PAGE
◇ ◇ ◇ ◇

Citizens Report American Irish Culture

Danahey on the Loose in Milwaukee and Holy Sepulchre

Shay has been minded and safely returned. The Gobbins has finally opened. The ashes are in the trunk. The road ends.

That’s the short version of how I spent the last weekend, the bittersweet one that holds the Milwaukee Irish Fest.

Me and my new pants-less, headless hottie at the Milwaukee Irish Fest
Me and my new pants-less, headless hottie at the Milwaukee Irish Fest

Sure, the humidity Sunday made Milwaukee feel like Florida, but the Celtic gathering along the lakeshore is a sure sign summer is winding down, the kids are going back to school and soon it will be Christmas Day. Sigh.

The light might not be dying but it sure is dwindling. While there was no raging in Milwaukee about this (as far as I could tell), instead of going gently into the night, the 35th Irish celebration in the German-heavy town ended its usual way, with the shining.

Yup, the crowd chanted red rum, red rum, then Jack Nicholson led everybody in a murderous rendition of Tim Finnegan’s Wake. Again.

Nah.

The finale is called the scattering, where a good many of the acts gather onstage, We Are the World-style, to sing and dance to a bunch of folk favorites.

Best fest buddy Tom catching the scattering at the Milwaukee Irish Fest
Best fest buddy Tom catching the scattering at the Milwaukee Irish Fest

We left about an hour or so into that, before the fireworks display. (Chinese made fireworks plas Irish music –  as if a railroad had been built.)

Best fest buddy Tom and I had done our jobs well that day, misplacing, but not losing our charge, Irish entrepreneur/raconteur/online friender Shay Clarke during our stint as his minders.

Striped best fest buddy Tom minding Shay Clarke at the Milwaukee Irish Fest
Striped best fest buddy Tom minding Shay Clarke at the Milwaukee Irish Fest

Shay is like Donald Trump – with less money, better hair, and a way more pleasant disposition. But like Trump, Shay draws a crowd wherever he goes, and the media pays attention. In Shay’s case that means his 2,974 Facebook friends.

◇ ◇ ◇ ◇

WORK TO DO
• a. What is the finale of the festival called in the Milwaukee Irish Fest post?
• b. Write a continuation of the Milwaukee Irish Fest post, starting after its final sentence.
The material that comes next has no connection to the text above.

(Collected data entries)
◇ ◇ ◇ ◇

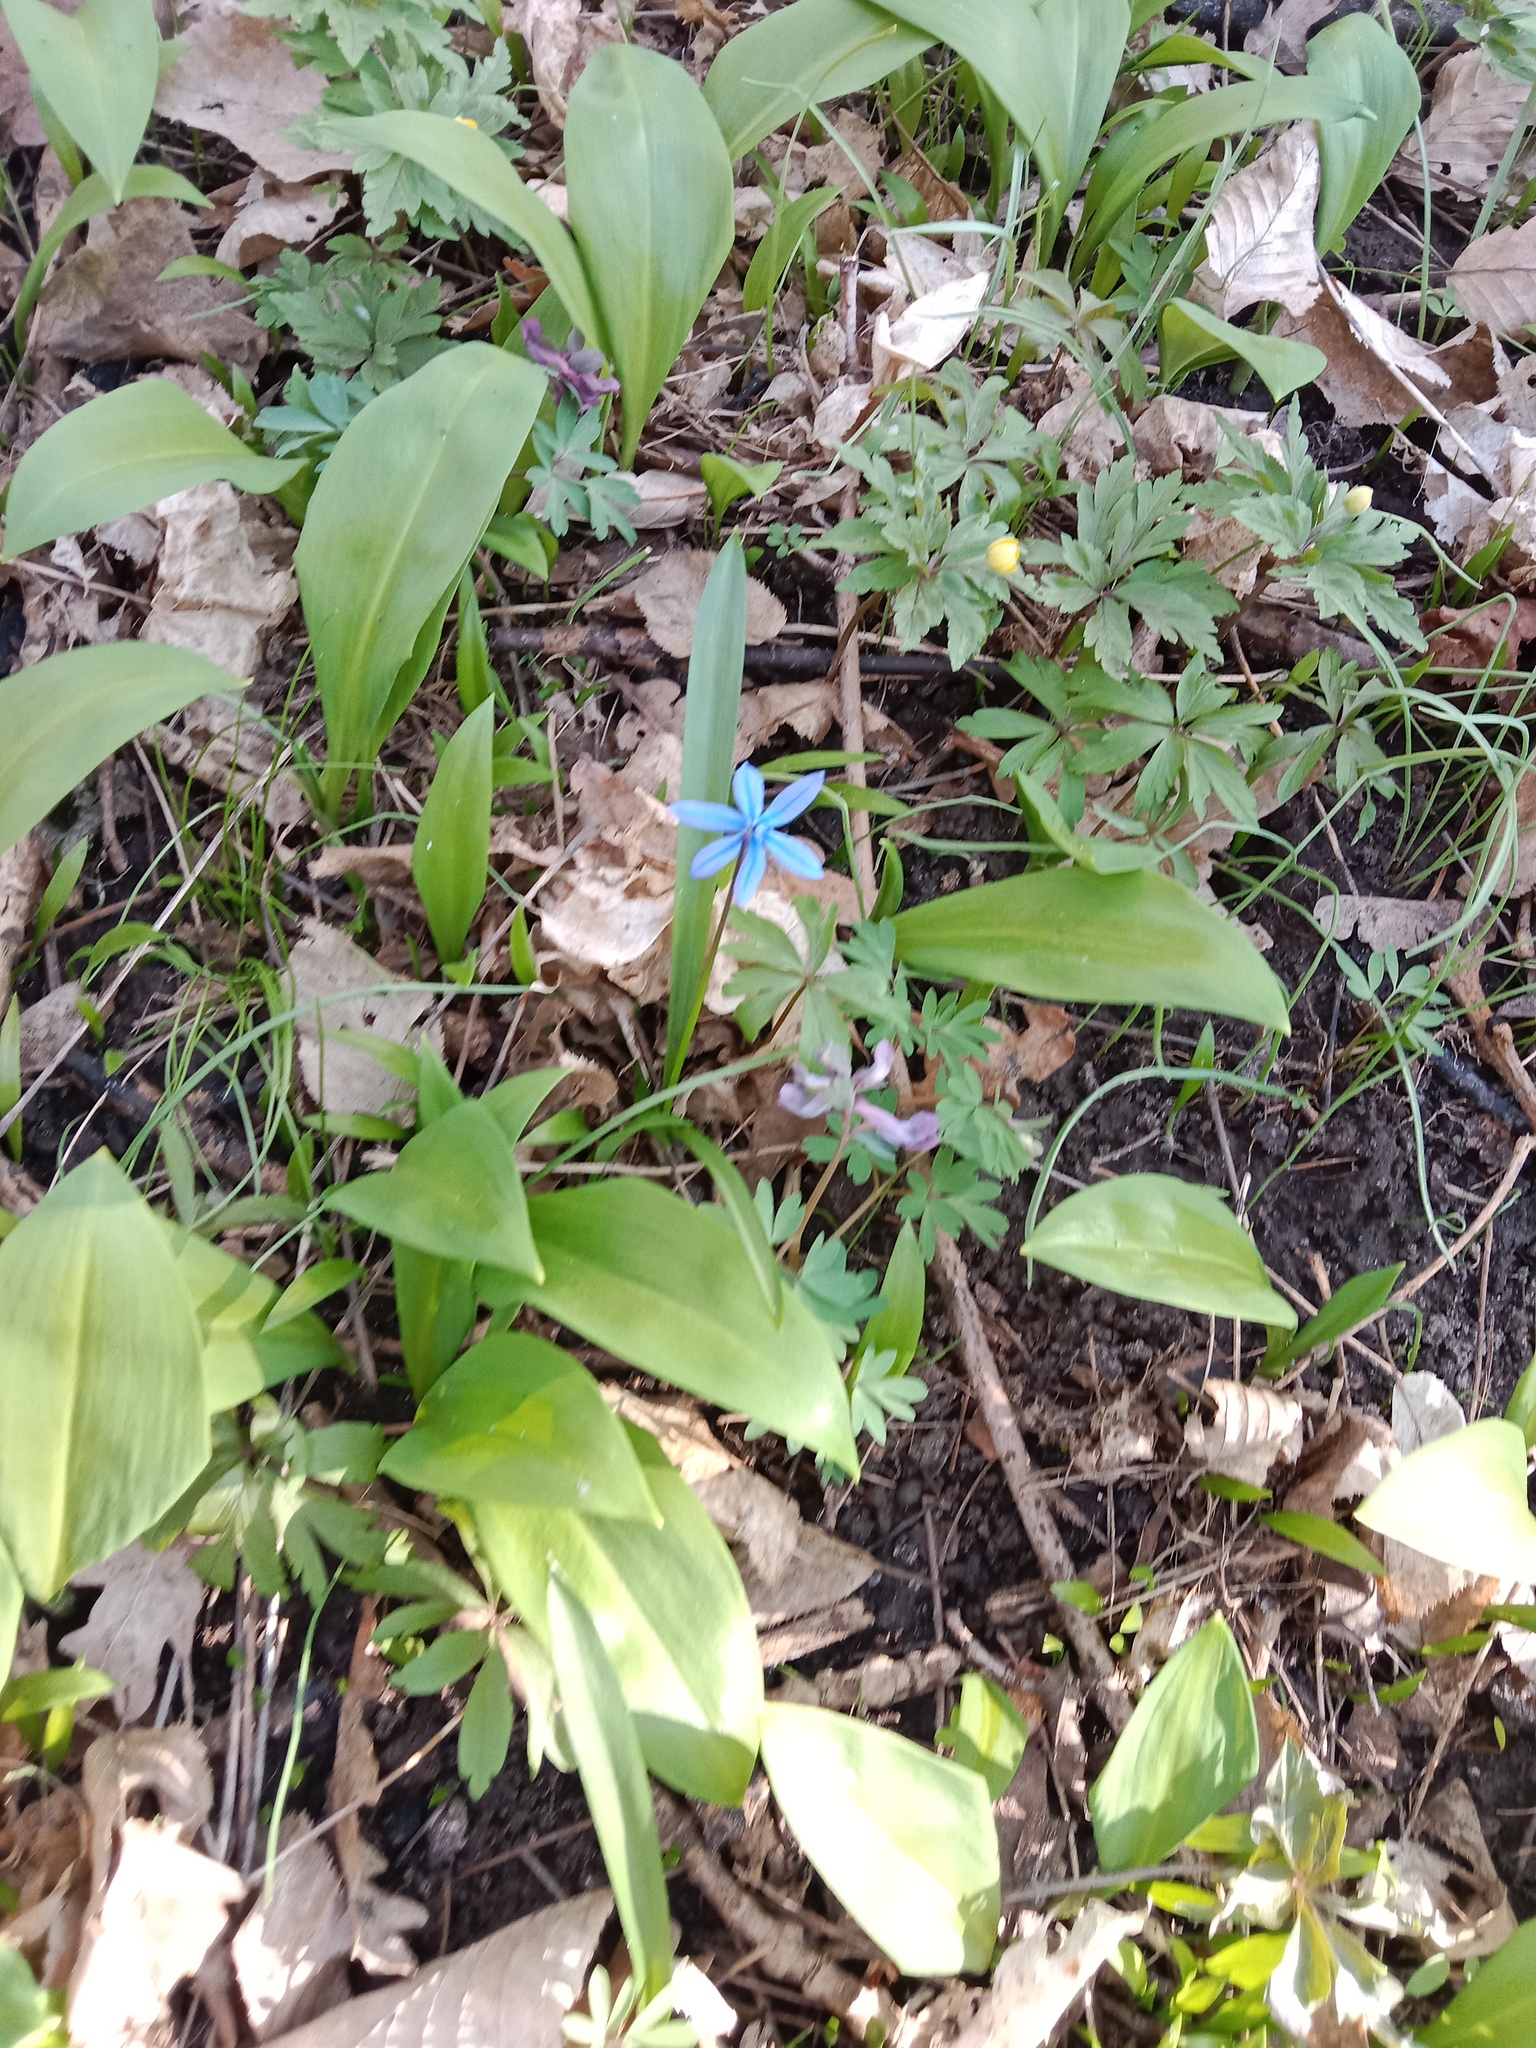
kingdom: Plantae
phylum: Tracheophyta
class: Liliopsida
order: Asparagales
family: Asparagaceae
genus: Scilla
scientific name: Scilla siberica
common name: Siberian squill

◇ ◇ ◇ ◇

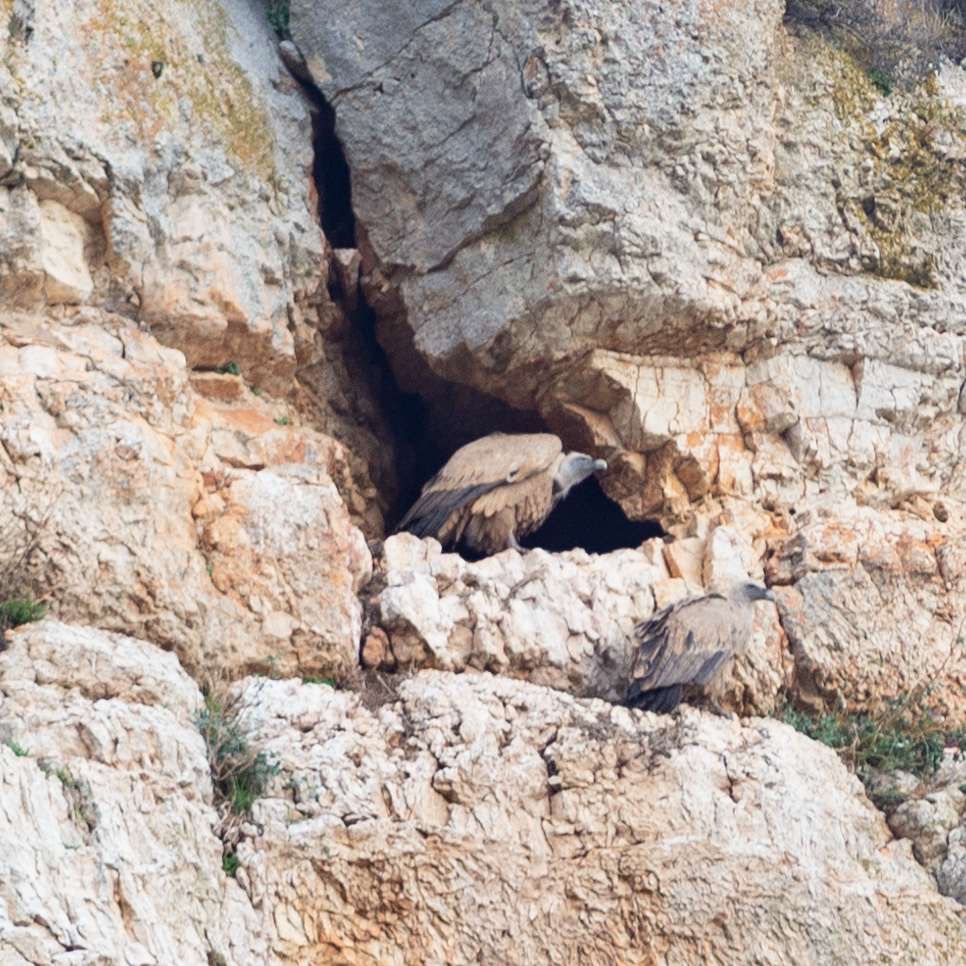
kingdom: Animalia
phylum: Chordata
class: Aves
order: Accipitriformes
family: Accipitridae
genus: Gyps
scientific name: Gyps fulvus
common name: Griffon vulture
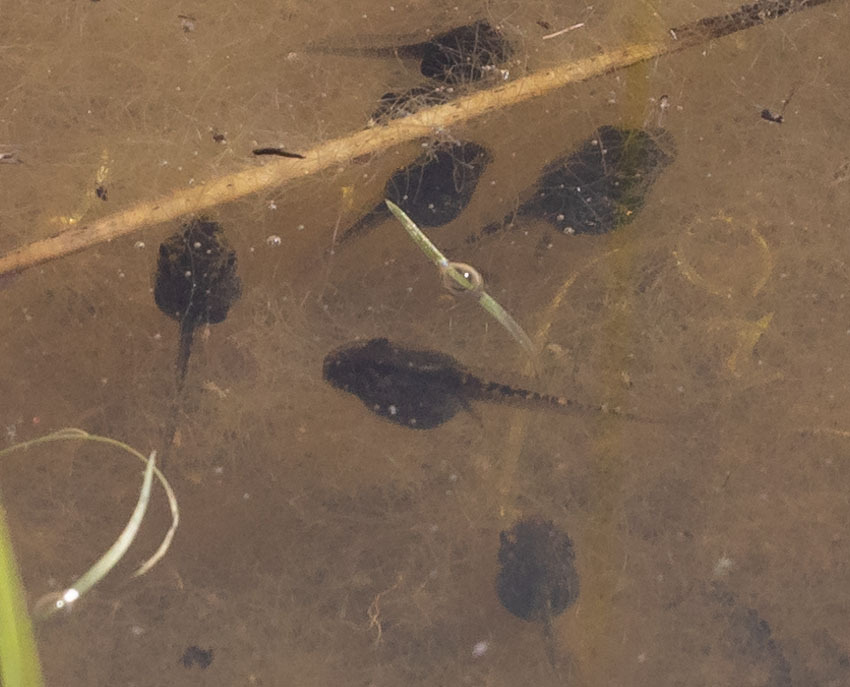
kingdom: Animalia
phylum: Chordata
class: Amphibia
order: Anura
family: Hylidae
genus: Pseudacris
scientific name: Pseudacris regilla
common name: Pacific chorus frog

◇ ◇ ◇ ◇

THE ANSWERS
• a. The scattering.

• b.
I tried to mind Shay earlier this summer at the Irish American Heritage Center’s fest, but with the huge Summerfest grounds involved this time, Tom was the much-needed extra support.

Tom also is a great friend to have for traveling anywhere, if just for the fact he is better prepared than a Boy Scout. Hot day? He’s got a 12 pack of water chilling in the back of the SUV. Nose hairs too long? He has scissors for you to trim them.

That, and he spots good photo opps and sights to see or not to see. Poor Tom took a bullet for the group, diverting eyes from the man way too proud of what was under his kilt and shaved. Or so Tom says.

It was Tom’s idea for me to pose with sheep, sheep grazing in a large photo illustration that made them look as if they were involved in some sort of farm field rapture. Either way, the display was a nice way to combine the animal husbandry of the Wisconsin State Fair (going on at the same time and just minutes from Irish Fest) with a Joe Cullen-like touch of Ireland.

Shay, of course, found his own photo opps, the first a happenstance meeting with the mayor of Galway, Frank Fahy, whom we bumped into near a booth selling imported cookies, candy and snacks.

Shay Clarke with Galway Mayor Frank Fahy
Shay Clarke with Galway Mayor Frank Fahy

Past that, Shay posed with vendor buddies Jack Baker and Danny O’Neill, musical acts including Brigid’s Cross, and even plushies dressed up like a leprechaun and a milkmaid.

Shay Clarke with his puppet pals.
Shay Clarke with his puppet pals.

So Shay Clarke, a leprechaun, and a milkmaid walk into a bar….or maybe it was a tent where some Irish chefs were preparing a beef roast a newfangled way where you slow cook it in a water bath, a meat hot tub, if you will. Or maybe they were hiking to see the High Kings or or were heading to Minnesota to meet the Vikings.

Anyway, human puppets aside, Shay seemed to have a fan club hanging out with him as if he were in an Irish boy band or Socks in the Dryer or the Kilkennys, who dress like Kenny from South Park.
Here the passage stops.